**Required action:**
The entries are to be reproduced verbatim, with all pictures omitted.

(Stored entries)
* * * * * * * * *

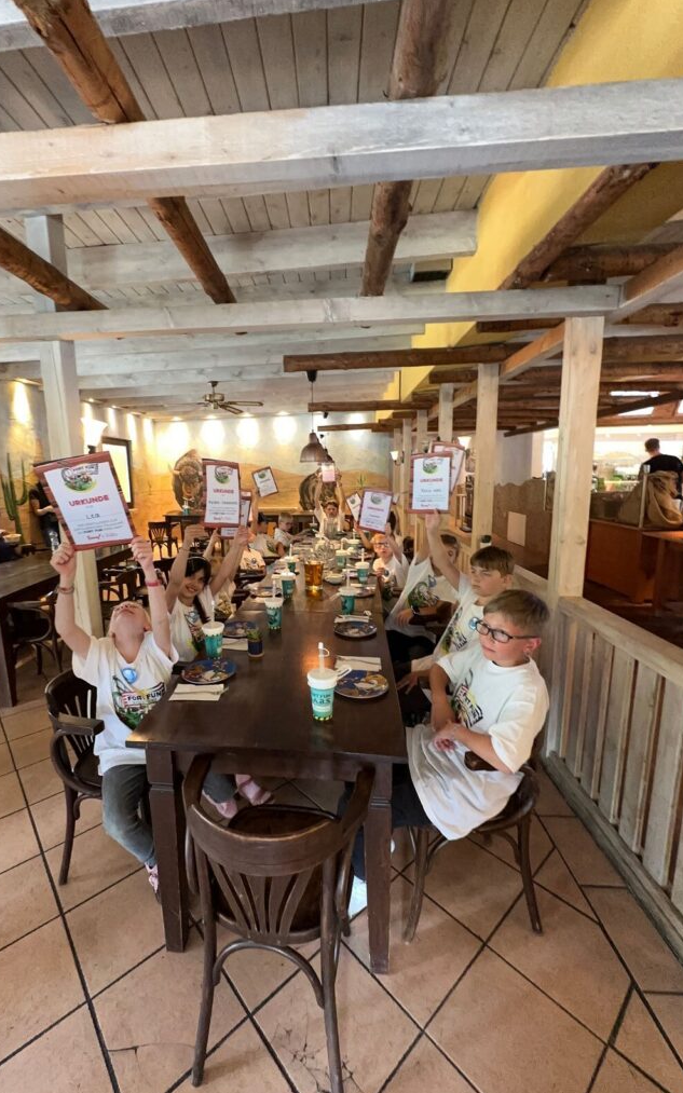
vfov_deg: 101.5
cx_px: 299
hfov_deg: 74.5
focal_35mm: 15
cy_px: 548
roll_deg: +0.6
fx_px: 447
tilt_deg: -8.6
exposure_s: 1/33
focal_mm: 2.22
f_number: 2.2
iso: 320
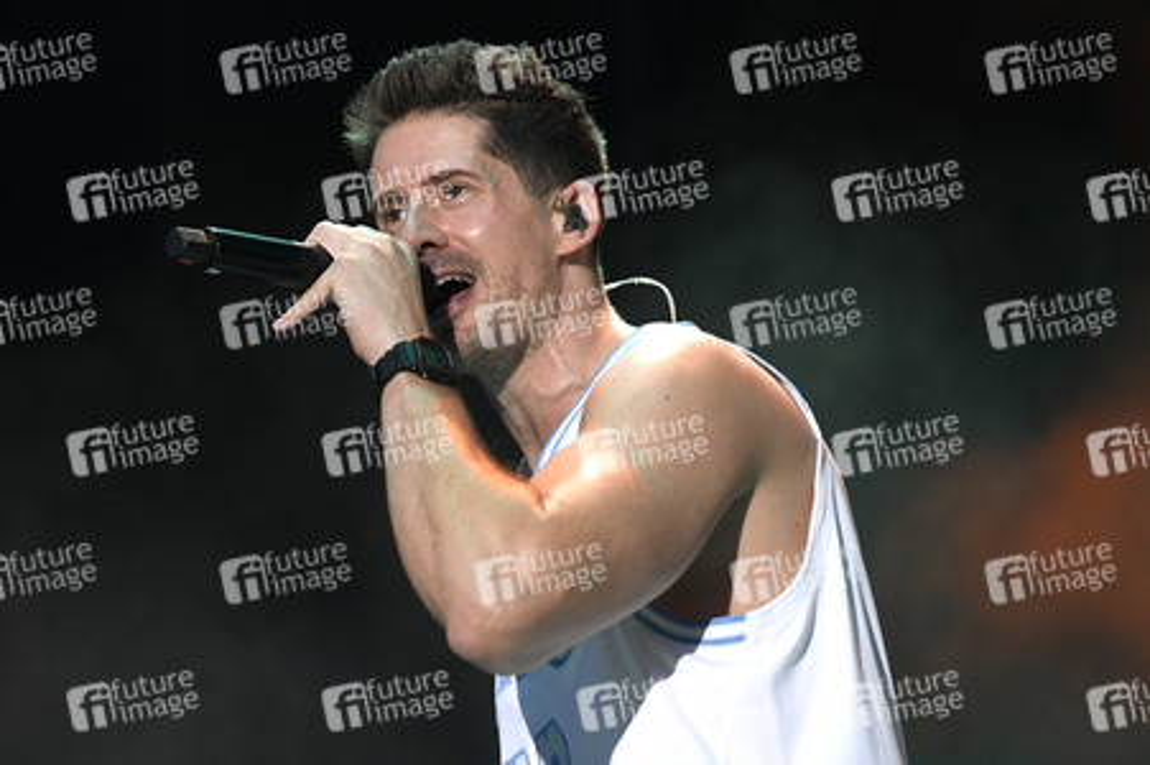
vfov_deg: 9.1
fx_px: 4788
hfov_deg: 13.7
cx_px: 575
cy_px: 382
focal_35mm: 150
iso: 1600
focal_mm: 150
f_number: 4
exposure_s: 1/400
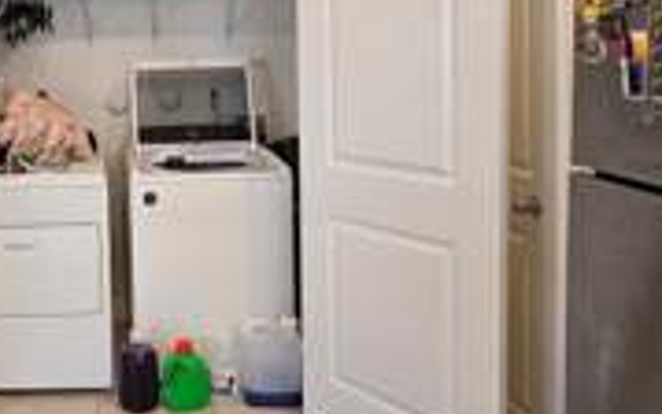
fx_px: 668
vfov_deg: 33.6
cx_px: 92
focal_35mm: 37
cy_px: 92
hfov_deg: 48.3
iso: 160
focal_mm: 2.2
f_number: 2.2
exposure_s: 1/60
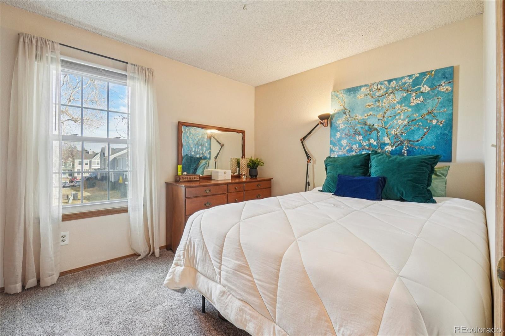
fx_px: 210
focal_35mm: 15
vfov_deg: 77.3
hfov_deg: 100.4
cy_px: 168
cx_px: 252
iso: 400
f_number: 8
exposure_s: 1/20
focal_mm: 10
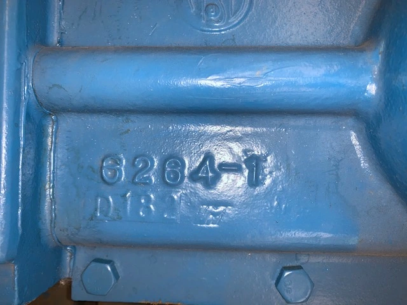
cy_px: 152
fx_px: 306
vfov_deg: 53.1
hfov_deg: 67.3
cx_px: 204
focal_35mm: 26
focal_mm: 4.25
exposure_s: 1/20
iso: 25
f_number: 1.8
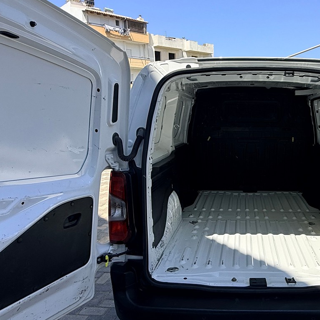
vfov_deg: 52.4
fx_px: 324
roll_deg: -0.4
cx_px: 244
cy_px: 176
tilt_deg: -11.9
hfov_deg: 50.2
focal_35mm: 31
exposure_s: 1/1399
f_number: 2.2
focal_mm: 2.22
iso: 80
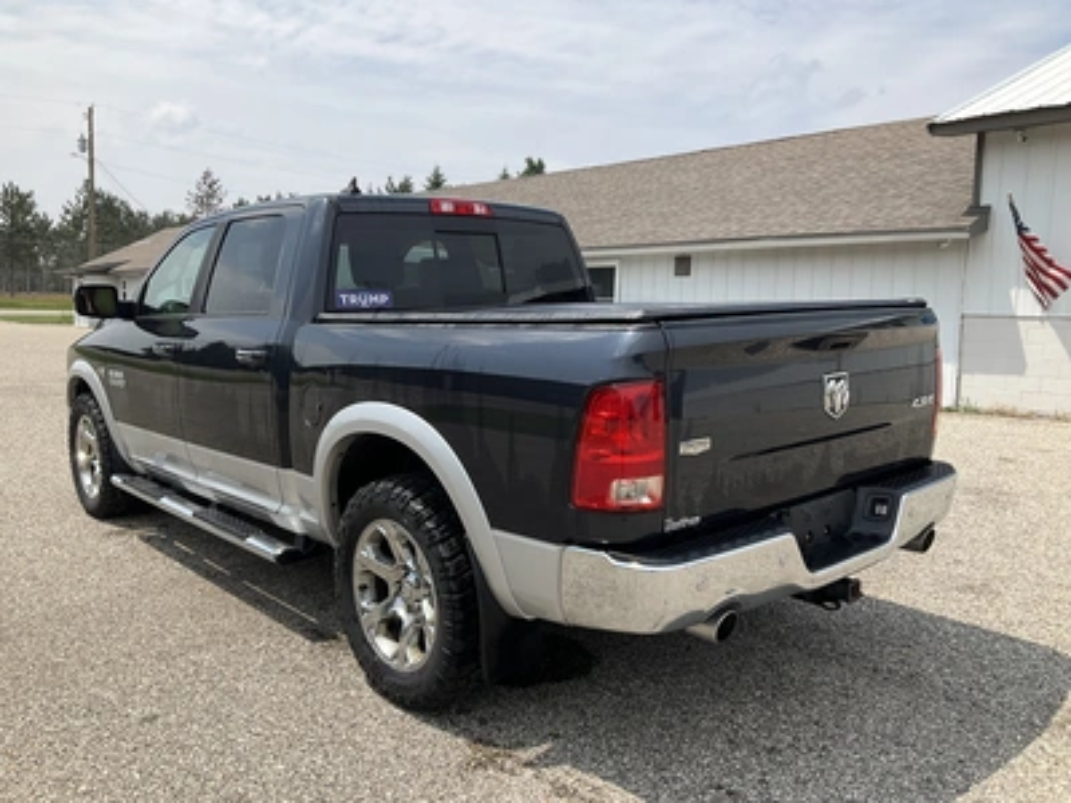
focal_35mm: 29
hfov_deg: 61.7
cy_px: 402
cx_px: 536
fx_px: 897
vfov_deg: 48.2
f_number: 1.8
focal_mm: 3
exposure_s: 1/2141
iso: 25
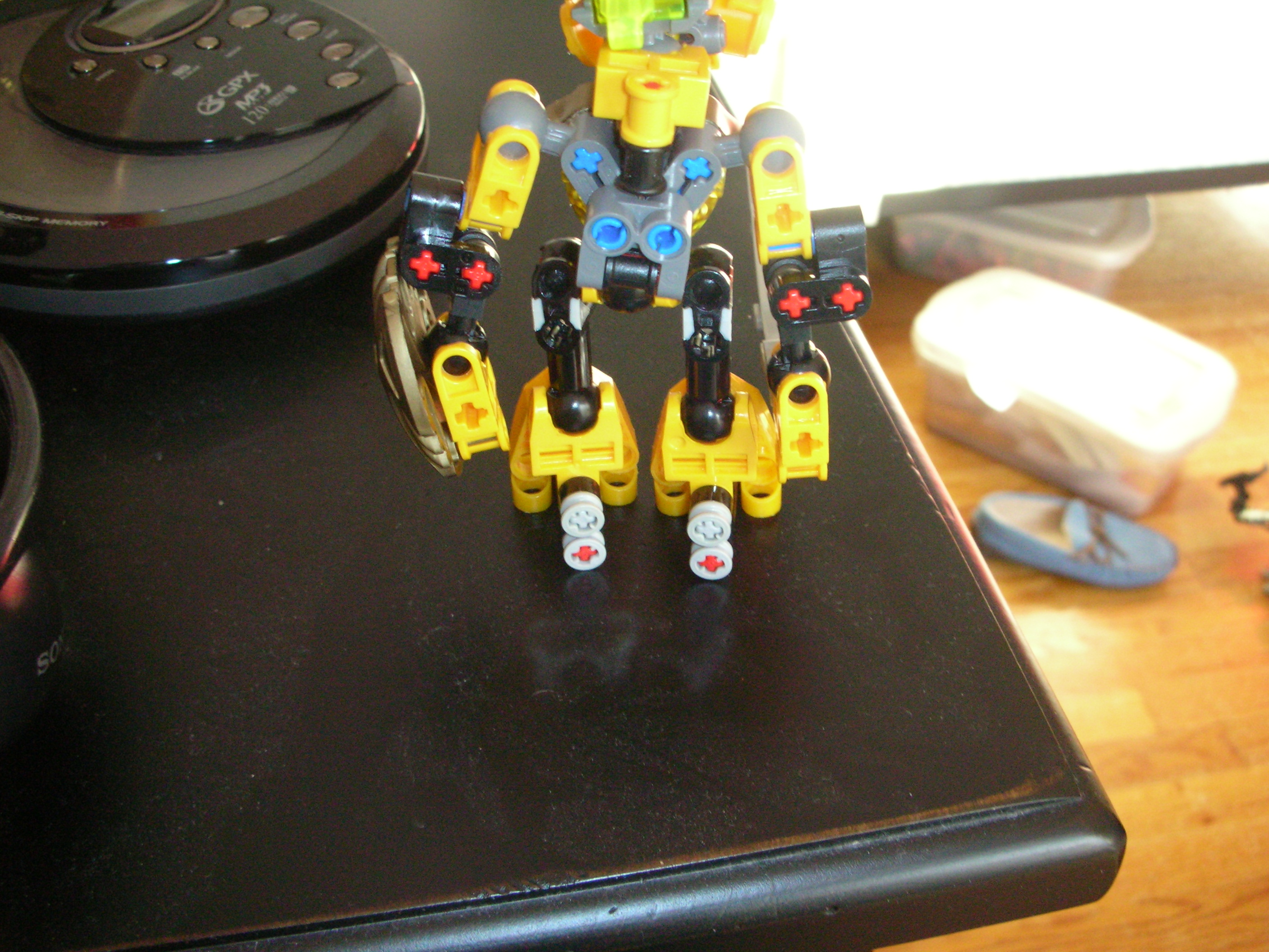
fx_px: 1283
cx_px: 634
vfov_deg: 40.7
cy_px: 476
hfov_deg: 52.6
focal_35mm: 35
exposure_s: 1/14.7
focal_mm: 5.8
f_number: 3
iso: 200
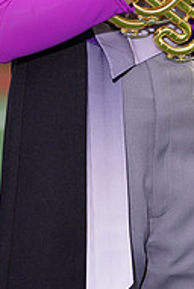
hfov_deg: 2.3
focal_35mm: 607
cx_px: 114
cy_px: -95
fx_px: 4889
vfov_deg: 3.4
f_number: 5.6
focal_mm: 200
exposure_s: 1/160
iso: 200
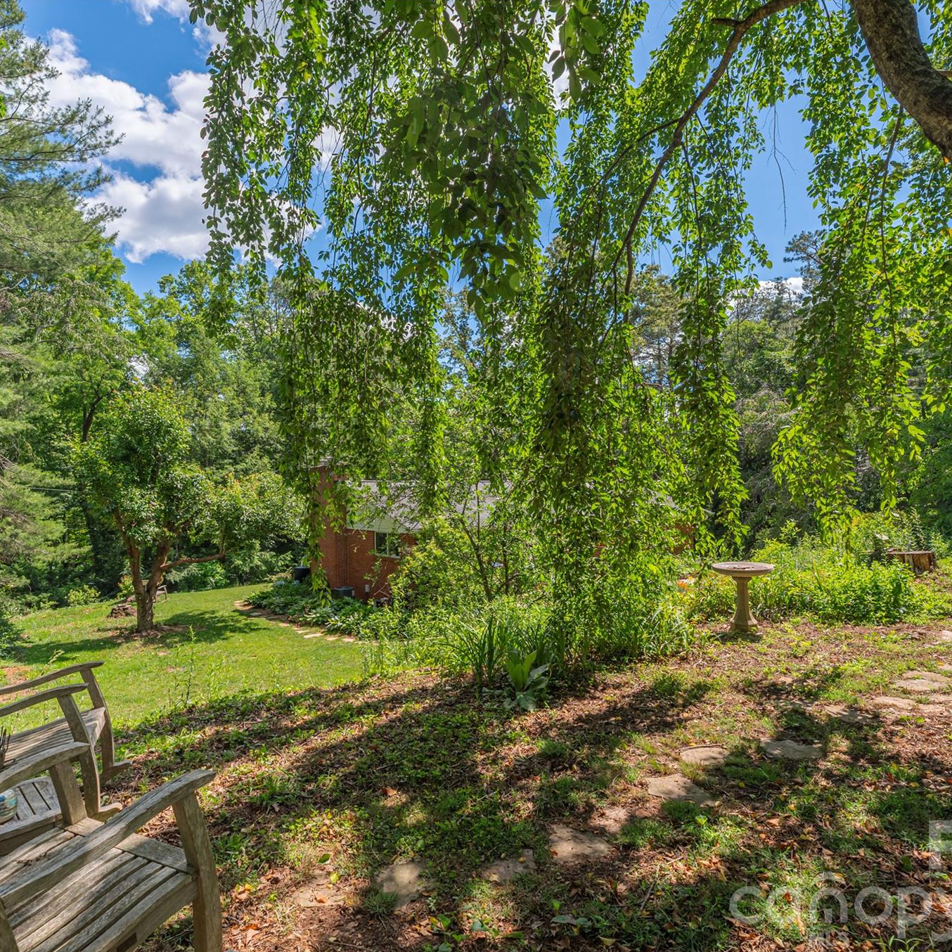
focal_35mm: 18
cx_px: 433
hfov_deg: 80.5
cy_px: 478
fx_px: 560
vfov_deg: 80.7
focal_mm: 14
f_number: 8
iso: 320
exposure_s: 1/1250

* * * * * * * * *

**Answer for the task:**
vfov_deg: 101.5
cx_px: 299
hfov_deg: 74.5
focal_35mm: 15
cy_px: 548
roll_deg: +0.6
fx_px: 447
tilt_deg: -8.6
exposure_s: 1/33
focal_mm: 2.22
f_number: 2.2
iso: 320
vfov_deg: 9.1
fx_px: 4788
hfov_deg: 13.7
cx_px: 575
cy_px: 382
focal_35mm: 150
iso: 1600
focal_mm: 150
f_number: 4
exposure_s: 1/400
fx_px: 668
vfov_deg: 33.6
cx_px: 92
focal_35mm: 37
cy_px: 92
hfov_deg: 48.3
iso: 160
focal_mm: 2.2
f_number: 2.2
exposure_s: 1/60
fx_px: 210
focal_35mm: 15
vfov_deg: 77.3
hfov_deg: 100.4
cy_px: 168
cx_px: 252
iso: 400
f_number: 8
exposure_s: 1/20
focal_mm: 10
cy_px: 152
fx_px: 306
vfov_deg: 53.1
hfov_deg: 67.3
cx_px: 204
focal_35mm: 26
focal_mm: 4.25
exposure_s: 1/20
iso: 25
f_number: 1.8
vfov_deg: 52.4
fx_px: 324
roll_deg: -0.4
cx_px: 244
cy_px: 176
tilt_deg: -11.9
hfov_deg: 50.2
focal_35mm: 31
exposure_s: 1/1399
f_number: 2.2
focal_mm: 2.22
iso: 80
focal_35mm: 29
hfov_deg: 61.7
cy_px: 402
cx_px: 536
fx_px: 897
vfov_deg: 48.2
f_number: 1.8
focal_mm: 3
exposure_s: 1/2141
iso: 25
fx_px: 1283
cx_px: 634
vfov_deg: 40.7
cy_px: 476
hfov_deg: 52.6
focal_35mm: 35
exposure_s: 1/14.7
focal_mm: 5.8
f_number: 3
iso: 200
hfov_deg: 2.3
focal_35mm: 607
cx_px: 114
cy_px: -95
fx_px: 4889
vfov_deg: 3.4
f_number: 5.6
focal_mm: 200
exposure_s: 1/160
iso: 200
focal_35mm: 18
cx_px: 433
hfov_deg: 80.5
cy_px: 478
fx_px: 560
vfov_deg: 80.7
focal_mm: 14
f_number: 8
iso: 320
exposure_s: 1/1250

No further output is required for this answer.